Bridesmaids succeeded because it took a simple story that a lot of women have experienced — over the course of planning and executing a friend’s wedding, two women grapple with their different priorities and stages in life — and told it well and with a great deal of warmth, pain, and humor. And it told that story to completion. We don’t need a sequel to it because the story is over. Which is why it’s heartening first to hear that Kristen Wiig and Annie Mumolo are smart enough to have decided that they don’t want to do a sequel, and depressing to hear that Universal might bull ahead without them anyway.

The Hollywood Reporter story that breaks that news contains two interesting, and I think indicative, tidbits. First, that the cast’s bonuses, which while more than I make in a year, were relatively stingy compared to the overall financial success of the movie. And second, that Wiig has a bunch of small, smart projects lined up.
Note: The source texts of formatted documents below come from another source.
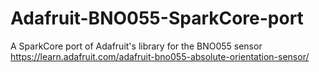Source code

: # Adafruit-BNO055-SparkCore-port
A SparkCore port of Adafruit's library for the BNO055 sensor https://learn.adafruit.com/adafruit-bno055-absolute-orientation-sensor/
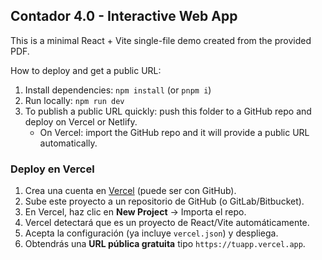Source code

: Contador 4.0 - Interactive Web App
----------------------------------
This is a minimal React + Vite single-file demo created from the provided PDF.

How to deploy and get a public URL:
1. Install dependencies: `npm install` (or `pnpm i`)
2. Run locally: `npm run dev`
3. To publish a public URL quickly: push this folder to a GitHub repo and deploy on Vercel or Netlify.
   - On Vercel: import the GitHub repo and it will provide a public URL automatically.


### Deploy en Vercel
1. Crea una cuenta en [Vercel](https://vercel.com) (puede ser con GitHub).
2. Sube este proyecto a un repositorio de GitHub (o GitLab/Bitbucket).
3. En Vercel, haz clic en **New Project** → Importa el repo.
4. Vercel detectará que es un proyecto de React/Vite automáticamente.
5. Acepta la configuración (ya incluye `vercel.json`) y despliega.
6. Obtendrás una **URL pública gratuita** tipo `https://tuapp.vercel.app`.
Both of those things seem to me to say something about the limited things Bridesmaids will be able to change in Hollywood. One of the reasons Bridesmaids impressed me so much was how deep the cast was: even the characters who got the least screen time had funny, sharp moments and the actresses nailed them. I’d be curious to know what the actors on The Hangover movies got as bonuses, but I’d be willing to bet that they’re more than $100,000, and this is an example of how the Hollywood pay gap is alive and well. If women making successful movies doesn’t get them paid like men, it’s not clear what will.

Second, I think there’s something feminist in Wiig’s decision to walk away from a potential franchise for which she was likely offered way more than her bonus. Bridesmaids would lose, just as Sex and the City and Nancy Meyers’ movies are to a certain extent a loss, if the lesson that studio executives take away from it is that this is the girl movie, or the kind of girl movie, they’ll make. We don’t need 47 Sex and the City movies. We don’t need 50 movies where the jokes is that Melissa McCarthy is fat and crude and sexually aggressive in exactly the same way. What we need is for Kristen Wiig to go off and become the kind of star who can turn a bunch of different movies into hits. And we need the same thing for Melissa McCarthy and Maya Rudolph and Alison Brie and a bunch of other insanely talented, gorgeous women. Franchises are a good thing, they provide reliable paychecks to working actors, but they’re also a way of sticking people in silos.